Several AIs that generate images from text prompts are currently the subjects of intellectual property litigation for the training data they used. This article is long enough without an explanation of deep learning, and several other types of machine learning for images. For purposes here it’s enough to say these AIs are trained by examining similarities and patterns between a huge volume of images. When the AI creates an image, that image is a remix of the training data, sometimes that image is even close to being a copy of a single image.
An AI’s creators may always be able to see what data contributed to generating a specific work. However, avoiding lawsuits and maintaining a competitive advantage leaves companies unlikely to share that information. Developers of these systems may even intentionally obfuscate sourcing.
The general public won’t get to work backwards from a known output, through hidden layers, all the way to the inputs. With more AI works generated by more machine learning models the volume of data becomes unmanageable. People who edit AI generated works passing them off as human creations will potentially remove any chance of reverse engineering to uncover which specific inputs created each work.
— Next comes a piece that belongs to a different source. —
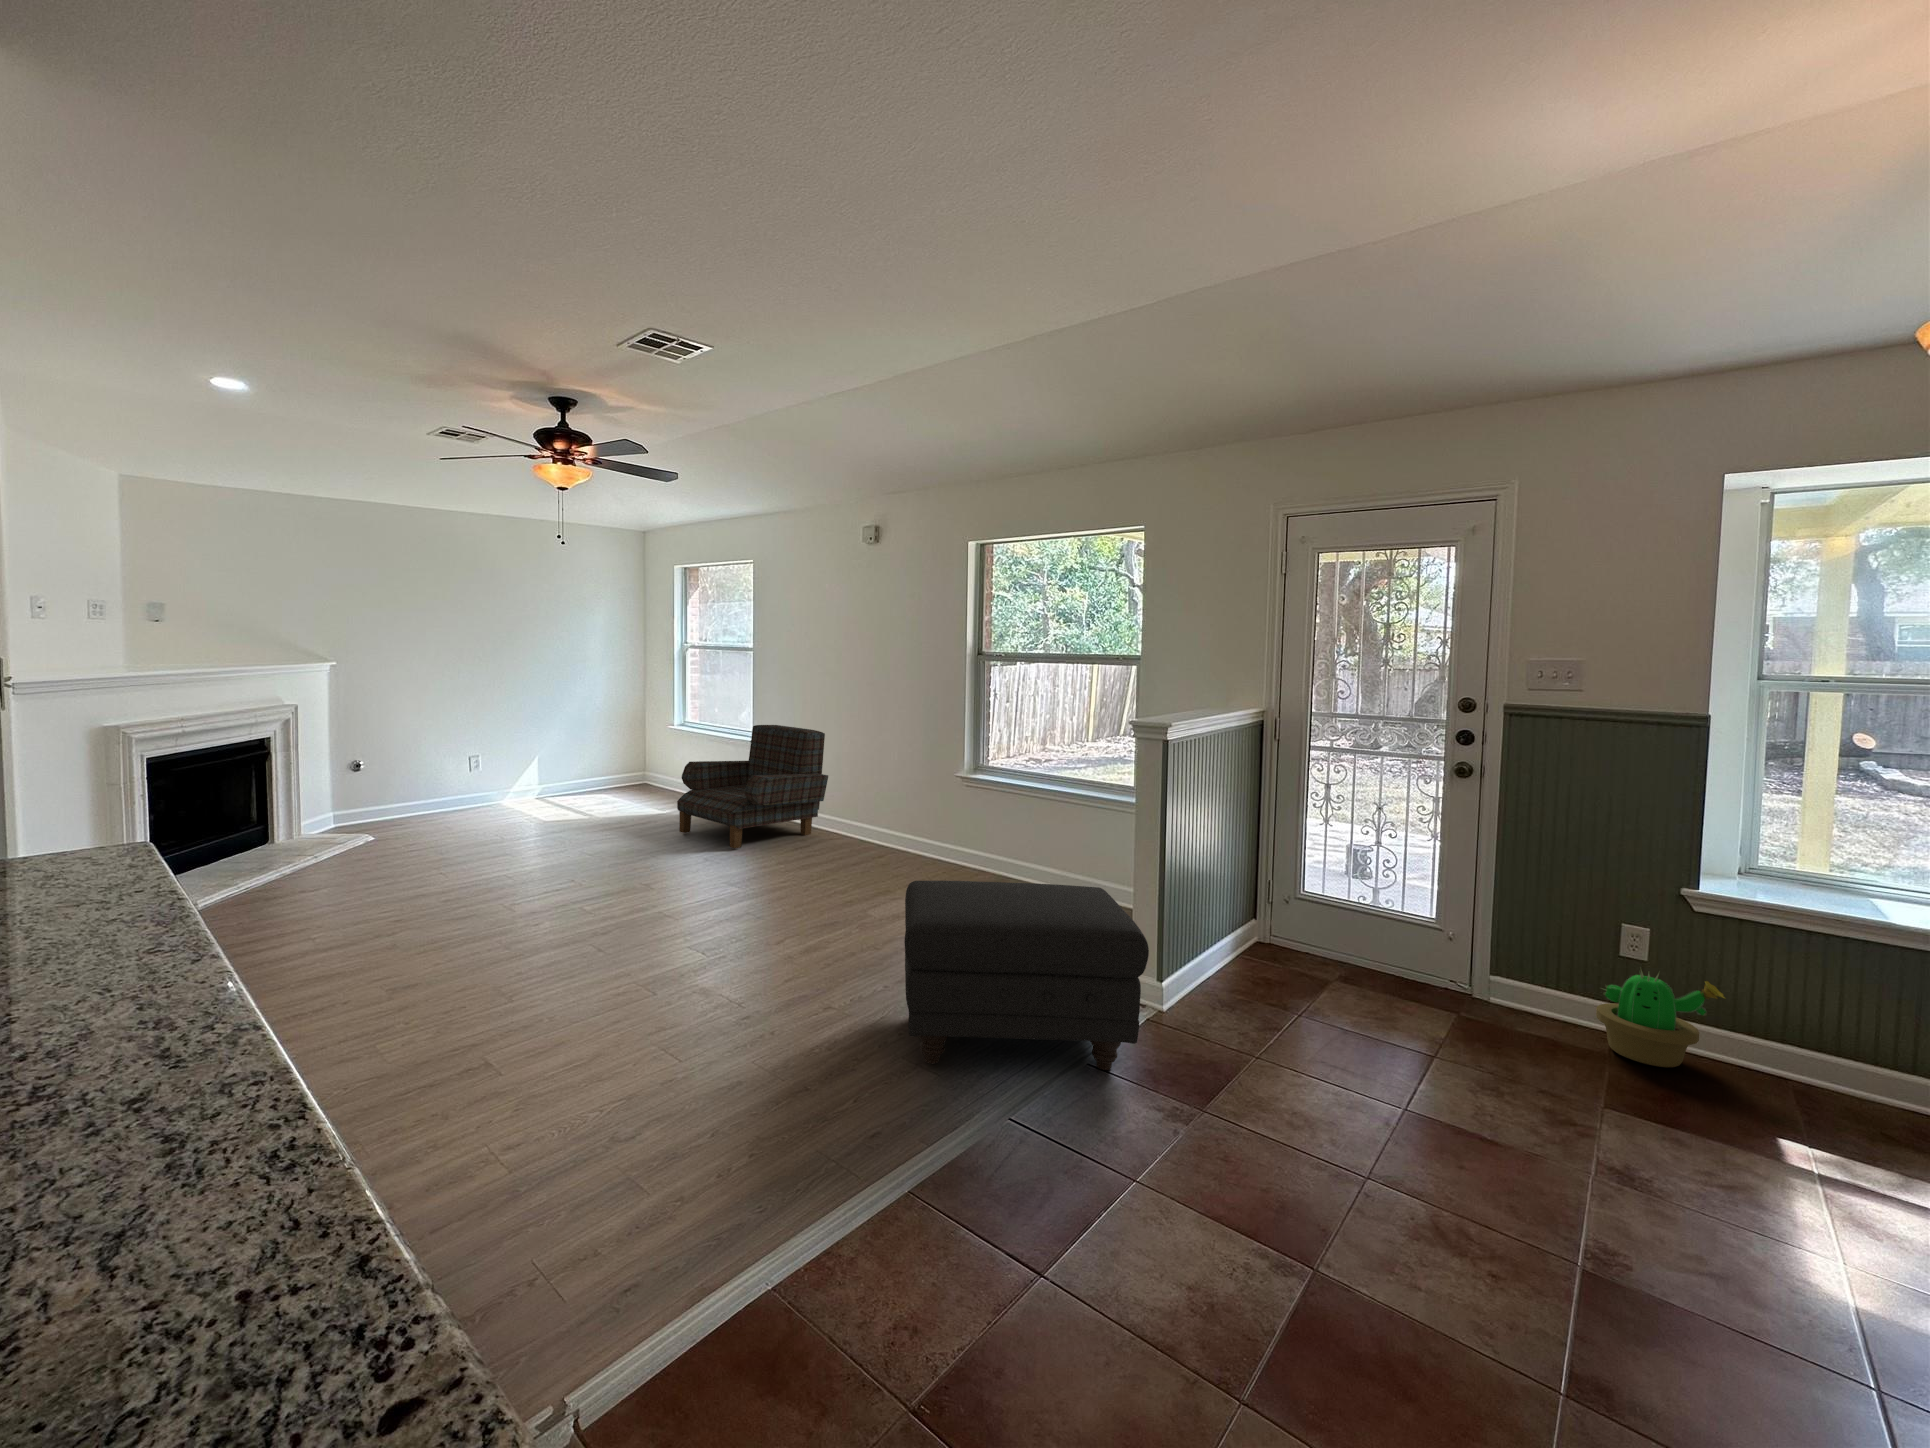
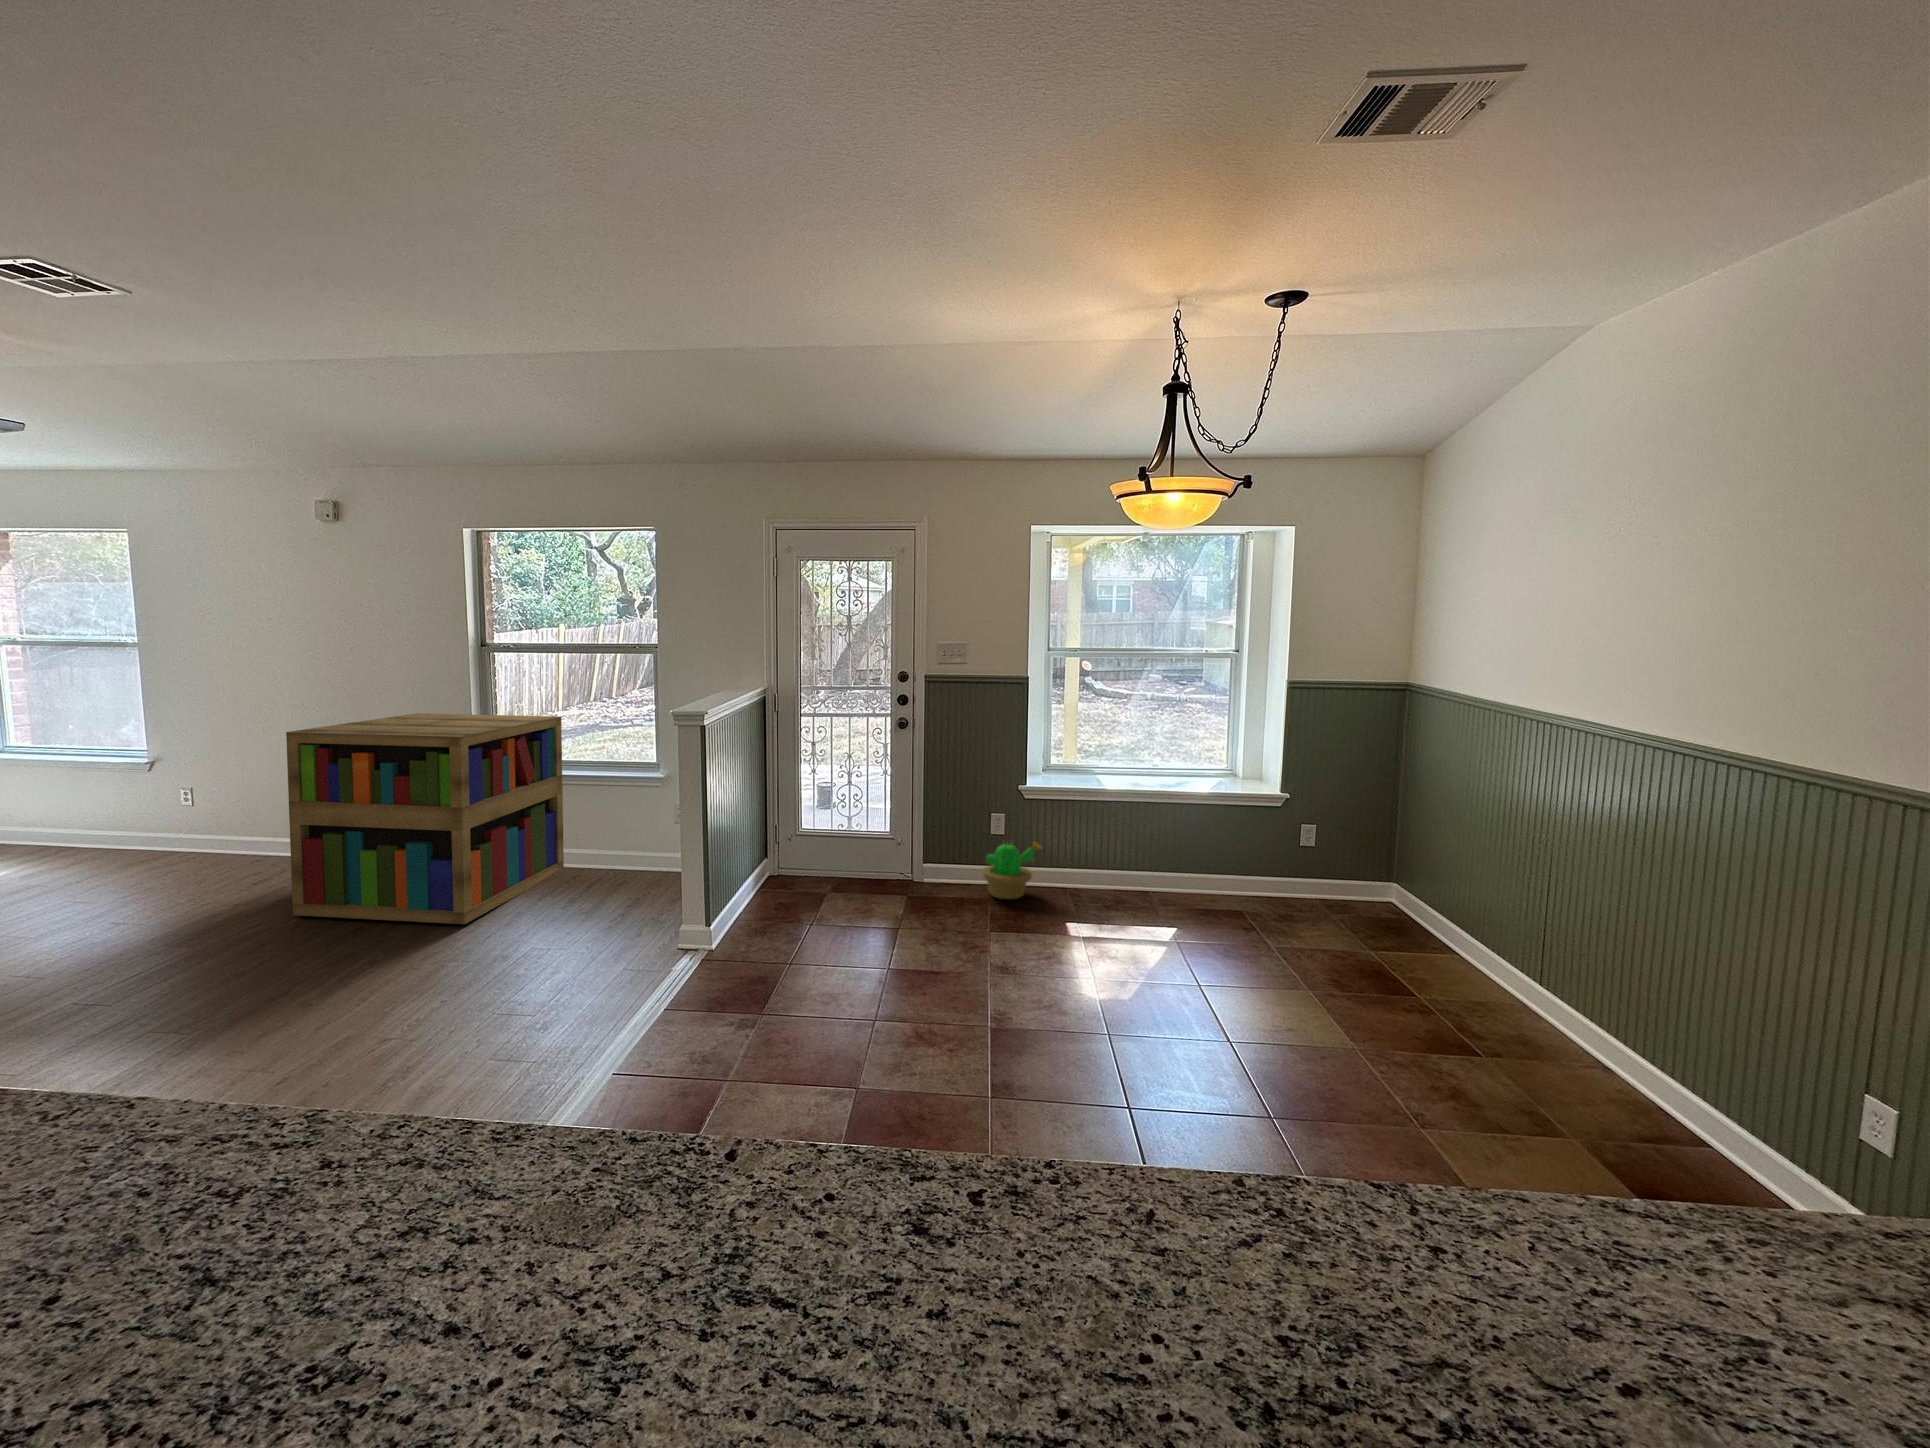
bookshelf: none [810,716,1044,920] -> present [286,713,564,924]
armchair: present [677,725,828,848] -> none [36,739,285,900]
ottoman: present [904,881,1149,1070] -> none [466,858,712,1053]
With rampant and unchecked copyright infringement we will see a feedback loop where AIs are trained by AI generated content. Instead of publishing outrage bait articles where an AI trained with science fiction answers hypothetical questions about how it will end humanity, perhaps we should be talking about how humanity is stepping on an AI rake.
Tic-Tac-Toe is much less complex than chess, with at most 362,880 move combinations. Far fewer moves when you consider the rules of the game. Playing to win further reduces the possible game tree. At just over 1400 pages Tic Tac Tome allows a human to play Tic-Tac-Toe against a physical book.
This IBM chess program doesn’t seem to have a name. The development was lead by Alex Bernstein, and several chess websites call it The Bernstein Chess Program.